Material supplied
*** Begin section ***

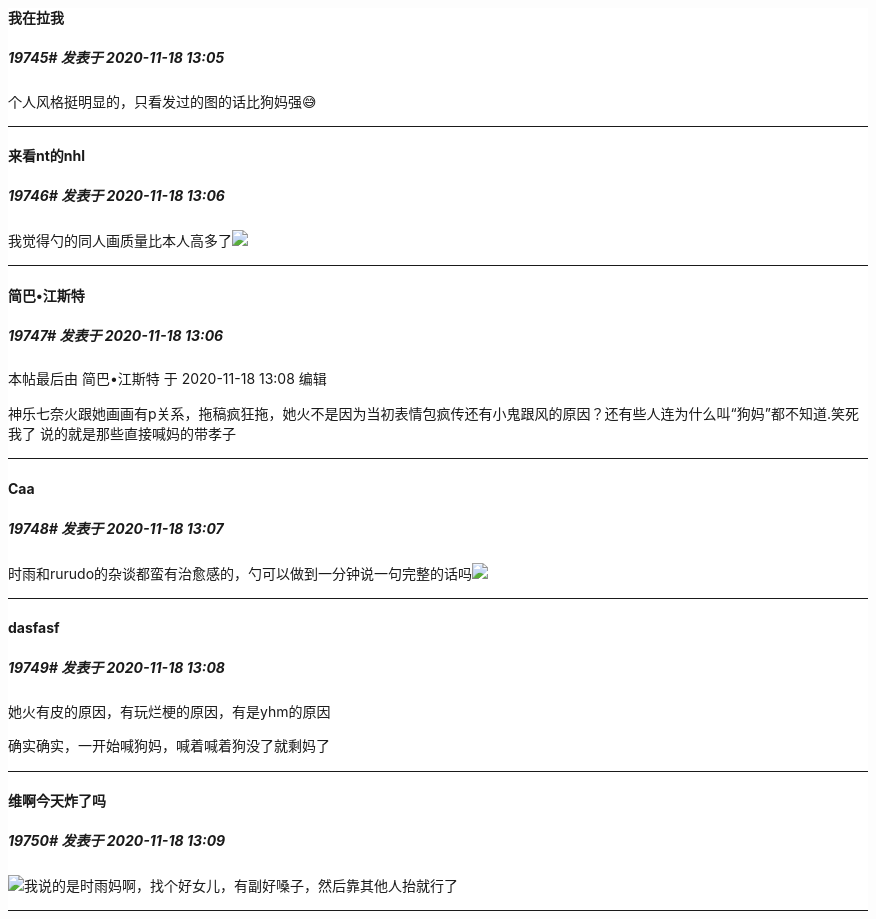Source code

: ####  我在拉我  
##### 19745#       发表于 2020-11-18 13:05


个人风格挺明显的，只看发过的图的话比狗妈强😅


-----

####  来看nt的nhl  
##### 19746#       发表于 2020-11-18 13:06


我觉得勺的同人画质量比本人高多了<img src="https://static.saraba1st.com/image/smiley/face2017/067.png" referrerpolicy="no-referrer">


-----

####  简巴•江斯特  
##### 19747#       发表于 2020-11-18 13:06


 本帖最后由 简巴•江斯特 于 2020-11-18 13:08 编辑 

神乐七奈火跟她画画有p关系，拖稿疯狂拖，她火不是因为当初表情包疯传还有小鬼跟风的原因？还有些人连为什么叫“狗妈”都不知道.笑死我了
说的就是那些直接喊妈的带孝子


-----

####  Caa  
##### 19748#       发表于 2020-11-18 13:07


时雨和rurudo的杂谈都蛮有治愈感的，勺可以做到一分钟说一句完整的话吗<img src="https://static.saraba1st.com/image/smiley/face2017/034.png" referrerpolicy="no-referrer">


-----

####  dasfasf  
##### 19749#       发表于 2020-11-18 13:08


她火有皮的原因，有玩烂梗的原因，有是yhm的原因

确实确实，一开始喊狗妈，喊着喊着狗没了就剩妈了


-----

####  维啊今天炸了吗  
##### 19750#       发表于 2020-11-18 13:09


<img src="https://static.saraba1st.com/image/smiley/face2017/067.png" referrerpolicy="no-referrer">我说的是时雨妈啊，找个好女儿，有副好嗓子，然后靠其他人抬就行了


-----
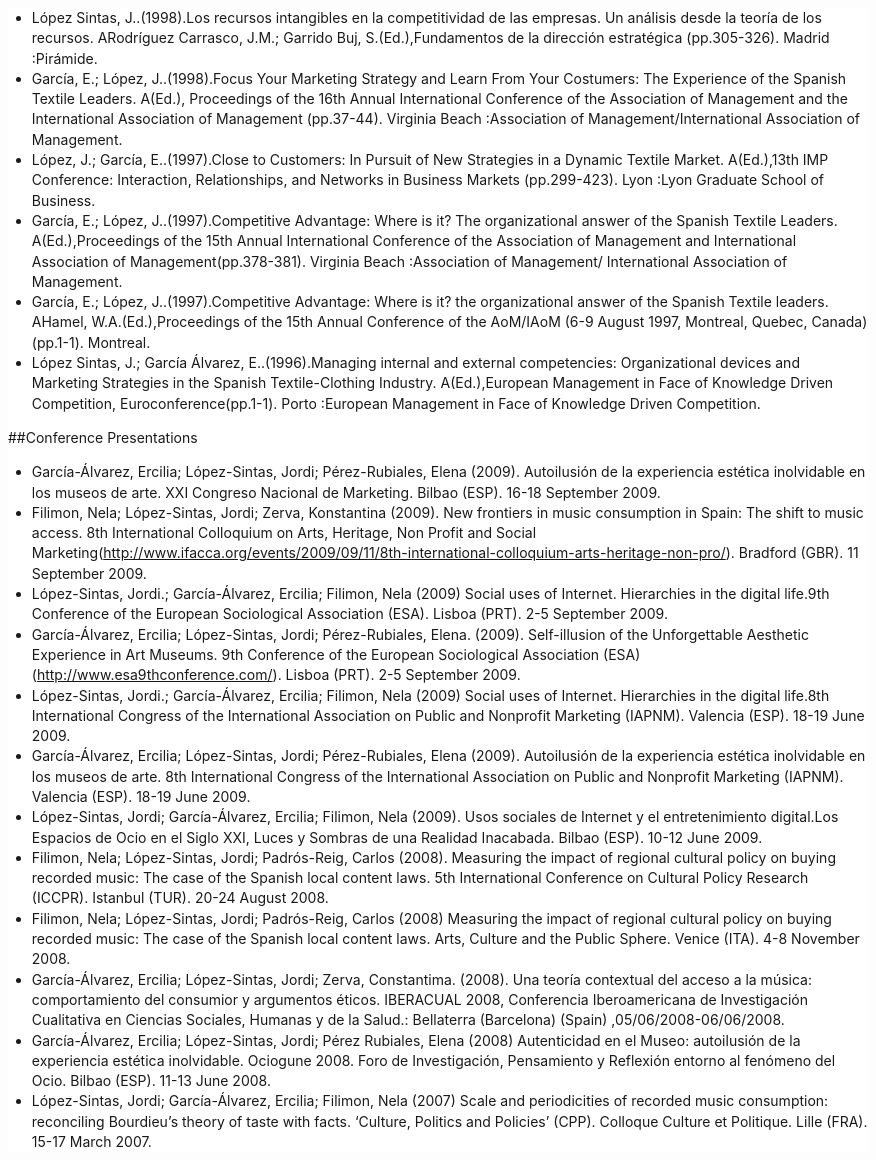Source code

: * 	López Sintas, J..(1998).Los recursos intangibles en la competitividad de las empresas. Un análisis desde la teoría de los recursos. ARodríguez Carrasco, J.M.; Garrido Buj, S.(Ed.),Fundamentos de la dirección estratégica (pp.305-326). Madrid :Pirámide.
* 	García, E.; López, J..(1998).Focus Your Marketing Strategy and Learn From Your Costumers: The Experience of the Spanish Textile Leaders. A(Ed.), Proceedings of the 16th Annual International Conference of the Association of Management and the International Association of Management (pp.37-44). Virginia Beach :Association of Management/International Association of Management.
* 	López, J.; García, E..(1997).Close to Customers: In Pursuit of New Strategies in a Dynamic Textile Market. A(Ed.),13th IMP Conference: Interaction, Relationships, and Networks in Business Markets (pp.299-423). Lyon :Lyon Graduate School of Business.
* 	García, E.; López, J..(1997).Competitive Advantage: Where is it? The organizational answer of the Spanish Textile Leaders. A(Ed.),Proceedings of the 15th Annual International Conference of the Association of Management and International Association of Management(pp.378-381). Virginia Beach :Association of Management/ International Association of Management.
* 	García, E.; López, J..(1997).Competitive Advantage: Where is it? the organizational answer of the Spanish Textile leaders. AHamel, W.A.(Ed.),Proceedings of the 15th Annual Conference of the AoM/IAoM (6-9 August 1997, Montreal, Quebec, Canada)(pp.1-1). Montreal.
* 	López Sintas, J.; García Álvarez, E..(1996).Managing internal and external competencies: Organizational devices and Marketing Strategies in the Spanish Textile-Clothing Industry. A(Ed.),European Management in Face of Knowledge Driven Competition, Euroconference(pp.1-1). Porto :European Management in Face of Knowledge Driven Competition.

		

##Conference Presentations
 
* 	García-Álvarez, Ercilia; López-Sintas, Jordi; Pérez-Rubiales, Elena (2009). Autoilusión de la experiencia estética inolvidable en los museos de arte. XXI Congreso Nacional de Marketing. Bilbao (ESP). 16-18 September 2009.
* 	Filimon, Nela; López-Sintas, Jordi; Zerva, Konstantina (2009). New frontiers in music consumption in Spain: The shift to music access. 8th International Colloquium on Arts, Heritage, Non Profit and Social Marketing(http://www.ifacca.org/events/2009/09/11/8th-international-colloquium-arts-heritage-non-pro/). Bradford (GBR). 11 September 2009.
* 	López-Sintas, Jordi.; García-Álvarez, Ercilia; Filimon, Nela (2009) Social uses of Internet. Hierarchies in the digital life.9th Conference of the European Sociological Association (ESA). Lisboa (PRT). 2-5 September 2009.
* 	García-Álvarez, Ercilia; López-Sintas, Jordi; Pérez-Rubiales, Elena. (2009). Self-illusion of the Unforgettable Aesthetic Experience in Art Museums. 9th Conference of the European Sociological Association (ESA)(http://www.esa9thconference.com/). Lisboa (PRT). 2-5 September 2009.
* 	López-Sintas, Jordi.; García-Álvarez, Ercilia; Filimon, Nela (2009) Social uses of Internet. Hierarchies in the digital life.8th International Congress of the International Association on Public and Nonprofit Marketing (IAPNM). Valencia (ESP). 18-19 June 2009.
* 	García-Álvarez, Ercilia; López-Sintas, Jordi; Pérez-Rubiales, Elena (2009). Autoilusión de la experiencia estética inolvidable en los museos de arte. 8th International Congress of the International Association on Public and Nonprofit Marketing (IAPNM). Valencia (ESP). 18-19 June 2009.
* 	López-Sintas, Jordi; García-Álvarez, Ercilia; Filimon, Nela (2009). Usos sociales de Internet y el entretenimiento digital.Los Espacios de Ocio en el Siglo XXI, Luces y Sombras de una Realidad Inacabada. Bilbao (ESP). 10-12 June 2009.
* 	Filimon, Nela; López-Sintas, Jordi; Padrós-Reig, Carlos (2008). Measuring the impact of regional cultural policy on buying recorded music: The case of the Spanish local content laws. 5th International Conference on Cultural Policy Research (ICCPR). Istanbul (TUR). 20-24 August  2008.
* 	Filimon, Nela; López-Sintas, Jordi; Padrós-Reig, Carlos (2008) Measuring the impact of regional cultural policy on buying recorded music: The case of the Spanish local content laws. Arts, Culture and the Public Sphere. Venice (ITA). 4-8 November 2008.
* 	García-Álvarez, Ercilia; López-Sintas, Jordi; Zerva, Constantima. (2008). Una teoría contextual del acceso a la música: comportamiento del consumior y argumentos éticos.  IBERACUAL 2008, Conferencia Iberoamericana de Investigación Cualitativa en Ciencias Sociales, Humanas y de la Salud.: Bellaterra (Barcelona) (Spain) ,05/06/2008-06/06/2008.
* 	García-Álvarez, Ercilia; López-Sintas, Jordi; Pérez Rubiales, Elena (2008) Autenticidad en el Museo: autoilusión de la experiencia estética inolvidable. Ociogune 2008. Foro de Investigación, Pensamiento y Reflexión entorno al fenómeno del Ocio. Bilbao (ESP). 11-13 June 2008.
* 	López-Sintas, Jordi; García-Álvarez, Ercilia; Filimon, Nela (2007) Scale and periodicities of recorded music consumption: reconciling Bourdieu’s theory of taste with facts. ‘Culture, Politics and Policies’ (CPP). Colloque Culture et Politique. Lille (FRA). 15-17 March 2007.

*** End section ***
*** Begin section ***

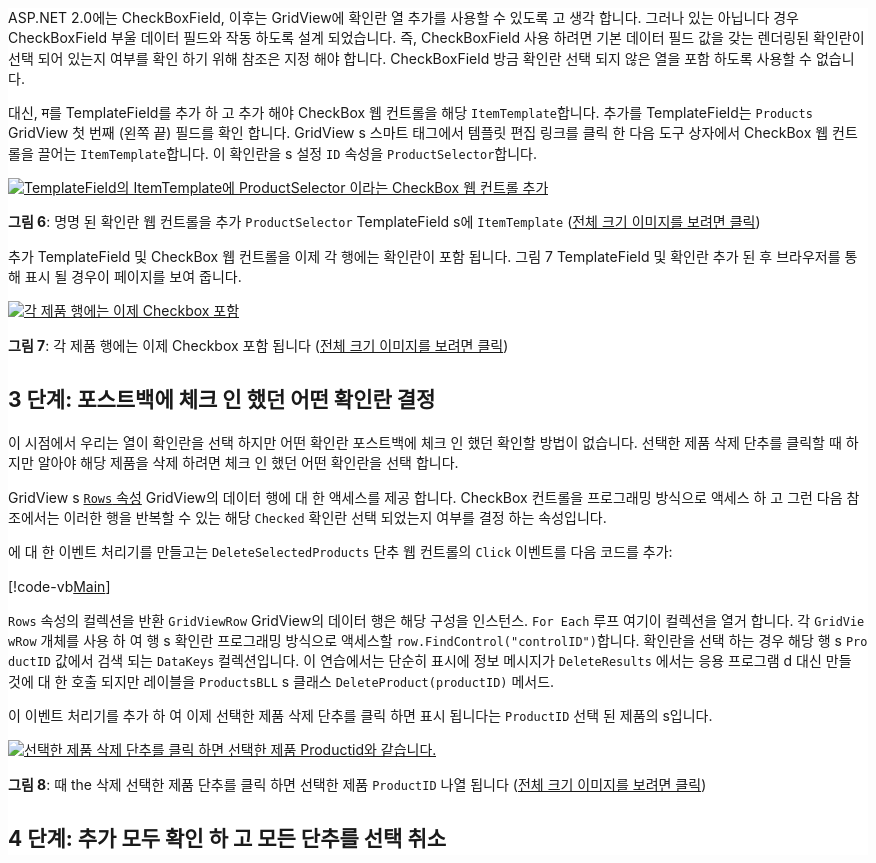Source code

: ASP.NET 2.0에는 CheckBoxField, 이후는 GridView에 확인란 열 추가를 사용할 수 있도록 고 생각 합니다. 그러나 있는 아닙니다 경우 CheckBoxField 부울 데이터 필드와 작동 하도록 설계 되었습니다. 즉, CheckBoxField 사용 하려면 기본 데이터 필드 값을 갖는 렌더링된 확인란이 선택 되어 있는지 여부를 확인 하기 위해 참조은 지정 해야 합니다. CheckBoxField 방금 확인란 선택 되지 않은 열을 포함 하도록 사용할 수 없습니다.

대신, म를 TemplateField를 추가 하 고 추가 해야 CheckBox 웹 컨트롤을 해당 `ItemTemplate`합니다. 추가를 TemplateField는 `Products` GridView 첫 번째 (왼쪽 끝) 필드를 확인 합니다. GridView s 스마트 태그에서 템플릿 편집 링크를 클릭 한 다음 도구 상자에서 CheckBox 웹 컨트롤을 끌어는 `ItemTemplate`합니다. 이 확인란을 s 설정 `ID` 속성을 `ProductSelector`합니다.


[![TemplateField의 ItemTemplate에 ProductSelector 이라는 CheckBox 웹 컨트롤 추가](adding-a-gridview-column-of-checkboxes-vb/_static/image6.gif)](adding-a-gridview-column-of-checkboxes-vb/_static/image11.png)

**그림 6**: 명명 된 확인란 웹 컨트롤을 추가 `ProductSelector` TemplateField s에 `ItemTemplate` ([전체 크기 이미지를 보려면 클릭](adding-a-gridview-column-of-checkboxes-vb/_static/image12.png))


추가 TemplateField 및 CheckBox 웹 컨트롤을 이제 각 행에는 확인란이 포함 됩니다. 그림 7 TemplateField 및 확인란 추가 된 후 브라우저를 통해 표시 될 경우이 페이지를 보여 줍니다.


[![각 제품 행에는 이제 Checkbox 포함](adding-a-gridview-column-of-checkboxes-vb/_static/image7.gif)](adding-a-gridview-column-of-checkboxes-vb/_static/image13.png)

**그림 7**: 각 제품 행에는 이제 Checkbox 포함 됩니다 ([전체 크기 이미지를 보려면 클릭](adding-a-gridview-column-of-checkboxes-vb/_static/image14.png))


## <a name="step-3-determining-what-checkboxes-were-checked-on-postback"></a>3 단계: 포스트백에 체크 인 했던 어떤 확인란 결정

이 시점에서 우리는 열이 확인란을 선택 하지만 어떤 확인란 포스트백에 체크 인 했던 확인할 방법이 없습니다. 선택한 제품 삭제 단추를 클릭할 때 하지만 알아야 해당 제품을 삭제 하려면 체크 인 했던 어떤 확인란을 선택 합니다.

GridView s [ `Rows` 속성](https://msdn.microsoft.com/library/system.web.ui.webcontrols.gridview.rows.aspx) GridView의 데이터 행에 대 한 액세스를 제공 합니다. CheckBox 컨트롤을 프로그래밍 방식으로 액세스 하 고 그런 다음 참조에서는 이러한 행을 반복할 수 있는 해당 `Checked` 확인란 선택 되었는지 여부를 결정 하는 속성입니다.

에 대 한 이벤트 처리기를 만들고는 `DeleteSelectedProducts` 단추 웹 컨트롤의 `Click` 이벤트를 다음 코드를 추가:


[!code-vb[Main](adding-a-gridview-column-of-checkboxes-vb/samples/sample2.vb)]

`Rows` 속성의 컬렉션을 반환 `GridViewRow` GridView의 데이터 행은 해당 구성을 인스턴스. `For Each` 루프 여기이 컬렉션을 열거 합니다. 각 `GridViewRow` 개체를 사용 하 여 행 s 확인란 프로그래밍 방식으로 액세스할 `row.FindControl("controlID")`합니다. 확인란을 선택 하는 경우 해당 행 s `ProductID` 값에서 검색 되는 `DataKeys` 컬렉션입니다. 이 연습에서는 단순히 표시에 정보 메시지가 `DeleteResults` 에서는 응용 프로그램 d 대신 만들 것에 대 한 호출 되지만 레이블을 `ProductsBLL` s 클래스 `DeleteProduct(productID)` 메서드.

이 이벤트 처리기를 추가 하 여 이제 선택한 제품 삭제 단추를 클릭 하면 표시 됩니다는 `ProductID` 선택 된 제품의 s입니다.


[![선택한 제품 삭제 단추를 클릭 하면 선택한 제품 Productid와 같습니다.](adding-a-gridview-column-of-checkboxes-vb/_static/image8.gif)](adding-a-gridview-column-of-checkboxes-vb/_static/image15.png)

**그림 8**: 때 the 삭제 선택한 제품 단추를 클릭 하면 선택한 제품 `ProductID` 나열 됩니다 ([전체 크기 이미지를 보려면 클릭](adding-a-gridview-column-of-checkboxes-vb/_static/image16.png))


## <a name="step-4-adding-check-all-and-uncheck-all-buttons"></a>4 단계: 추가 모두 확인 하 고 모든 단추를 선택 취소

*** End section ***

Take the records above and return, word for word, only the lines that fall from the line with "[![각 제품 행에는" to the line with "Checkbox 포함 됩니다", both of them included.

Response area
[![각 제품 행에는 이제 Checkbox 포함](adding-a-gridview-column-of-checkboxes-vb/_static/image7.gif)](adding-a-gridview-column-of-checkboxes-vb/_static/image13.png)

**그림 7**: 각 제품 행에는 이제 Checkbox 포함 됩니다 ([전체 크기 이미지를 보려면 클릭](adding-a-gridview-column-of-checkboxes-vb/_static/image14.png))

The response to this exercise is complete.